Hi,
I have a hyperconverged ovirt 4.3.10 installation. One host is unresponsive.
This has happened in the past but most often resolved itself within a few
minutes. This time it is a different beast.
The host does not come back. Putting the host in maintenance is not possible
because "Host is unresponsive but has running virtual machines". Putting the
host into local maintenance on the local CLI does not help. Global maintenance
does not have any effect either.
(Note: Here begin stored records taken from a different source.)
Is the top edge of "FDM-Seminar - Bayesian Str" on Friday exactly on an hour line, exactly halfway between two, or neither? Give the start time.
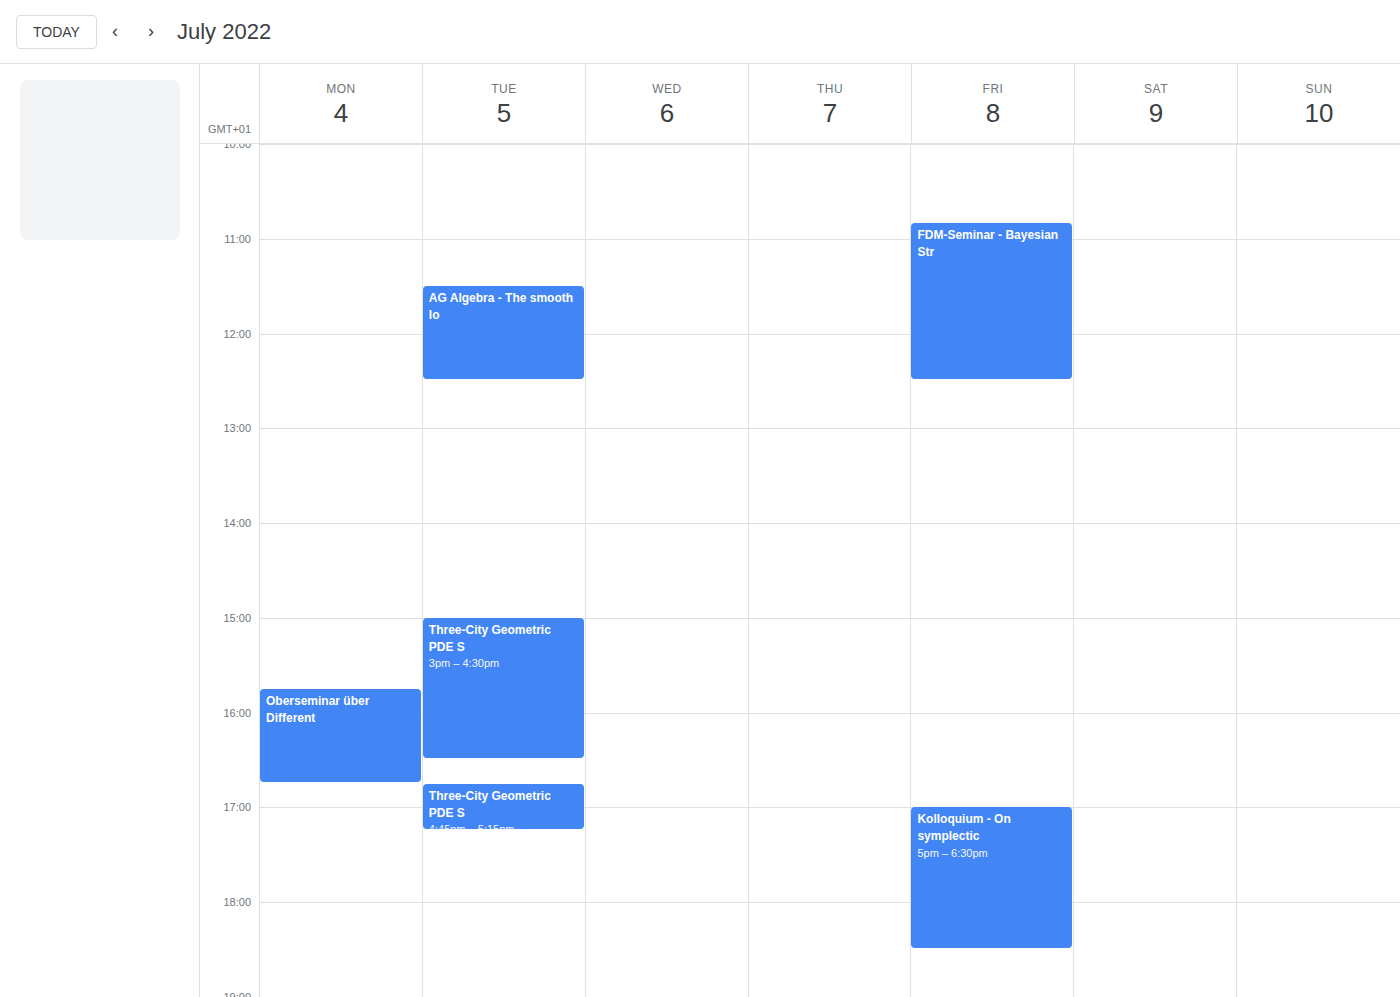
10:50 AM -- neither: 50 minutes below the 10 AM line and 10 minutes above the 11 AM line.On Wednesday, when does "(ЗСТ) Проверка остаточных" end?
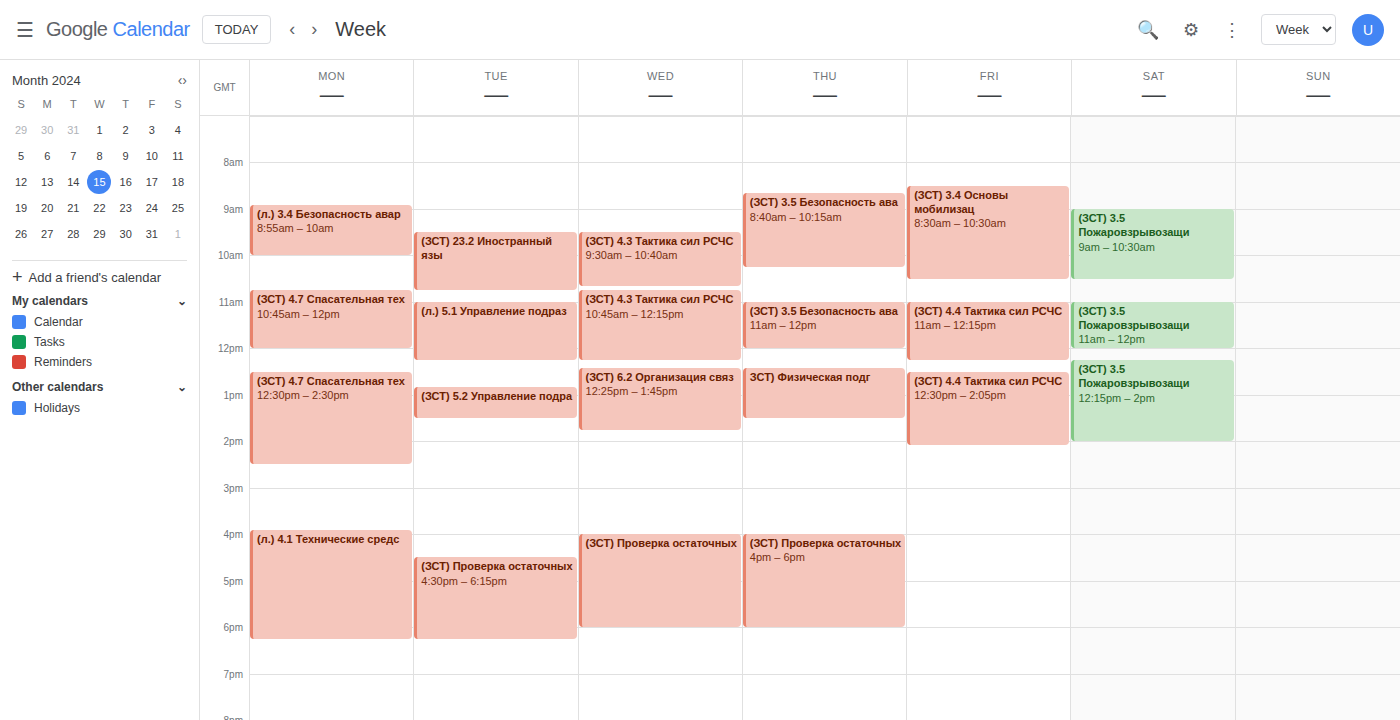
6:00 PM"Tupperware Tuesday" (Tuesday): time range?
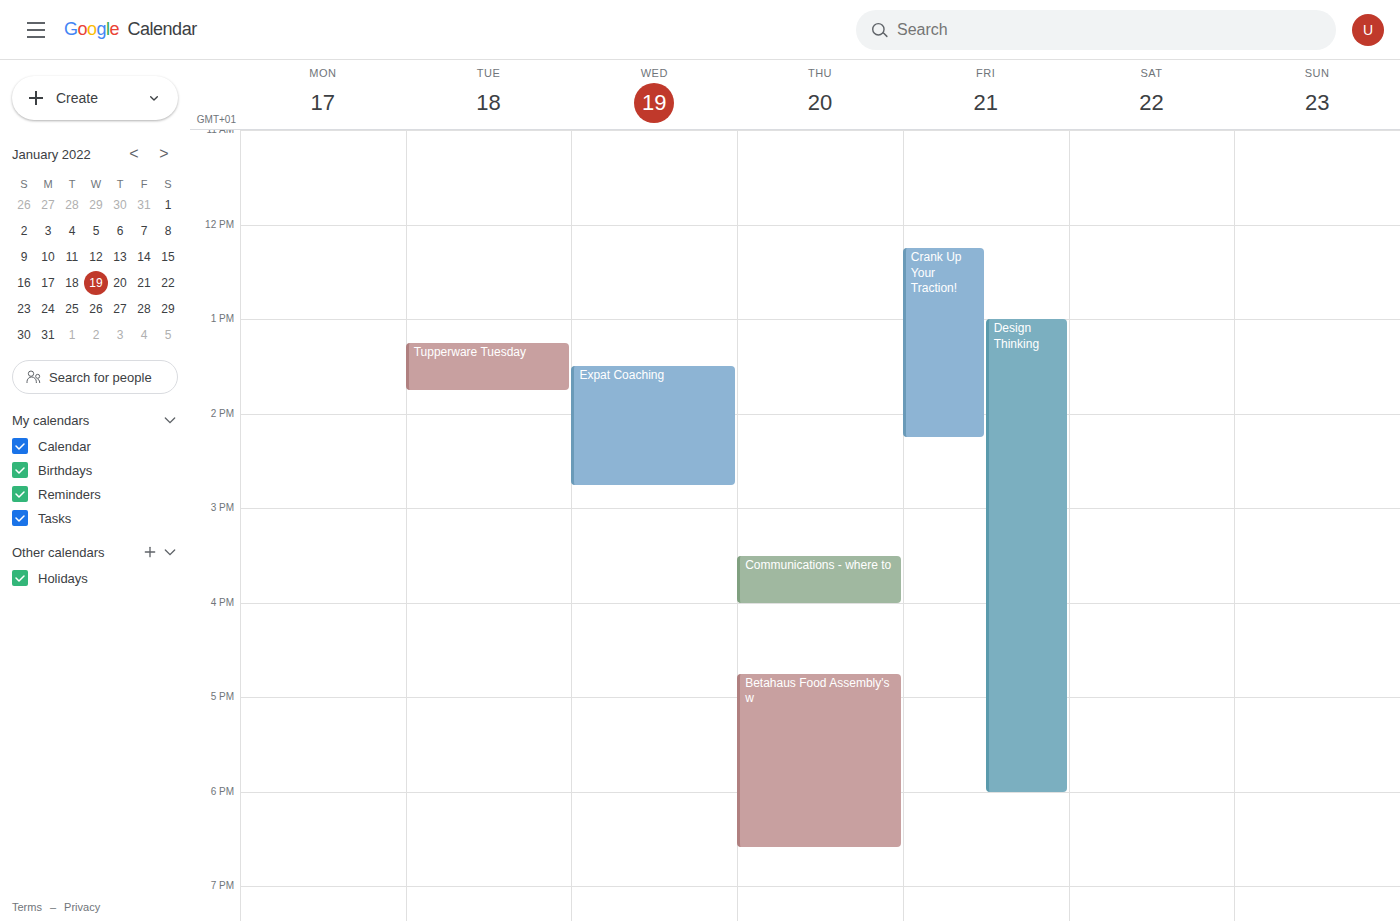
1:15 PM to 1:45 PM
The host has been rebooted several times both
locally and via the web interface on the engine, which worked but did not
resolve the issue.
Logs:
/var/log/ovirt-engine/engine.log
2022-06-07 06:40:17,606+02 ERROR
[org.ovirt.engine.core.dal.dbbroker.auditloghandling.AuditLogDirector] (default
task-34) [26f286ba-58d0-44be-96e0-f874057fe603] EVENT_ID:
GENERIC_ERROR_MESSAGE(14,001), Cannot switch Host to Maintenance mode.
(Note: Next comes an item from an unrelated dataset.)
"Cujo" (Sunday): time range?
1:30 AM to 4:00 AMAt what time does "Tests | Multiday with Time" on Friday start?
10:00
Host still has running VMs on it and is in Non Responsive state.
2022-06-07 06:40:17,606+02 WARN
[org.ovirt.engine.core.bll.MaintenanceNumberOfVdssCommand] (default task-34)
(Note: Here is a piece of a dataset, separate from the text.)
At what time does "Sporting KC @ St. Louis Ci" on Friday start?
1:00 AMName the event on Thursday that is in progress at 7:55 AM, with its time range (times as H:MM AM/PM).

[26f286ba-58d0-44be-96e0-f874057fe603] Validation of action
'MaintenanceNumberOfVdss' failed for user admin@internal-authz. Reasons:
VAR__TYPE__HOST,VAR__ACTION__MAINTENANCE,VDS_CANNOT_MAINTENANCE_VDS_IS_NOT_RESPONDING_WITH_VMS,$HostNotResponding
ovirt3.os-s.de
2022-06-07 06:41:23,974+02 ERROR
[org.ovirt.engine.core.dal.dbbroker.auditloghandling.AuditLogDirector]
(EE-ManagedThreadFactory-engineScheduled-Thread-33) [] EVENT_ID:
VDS_BROKER_COMMAND_FAILURE(10,802), VDSM ovirt3.os-s.de command Get Host
Capabilities failed: Message timeout which can be caused by communication issues
2022-06-07 06:41:23,974+02 ERROR
[org.ovirt.engine.core.vdsbroker.monitoring.HostMonitoring]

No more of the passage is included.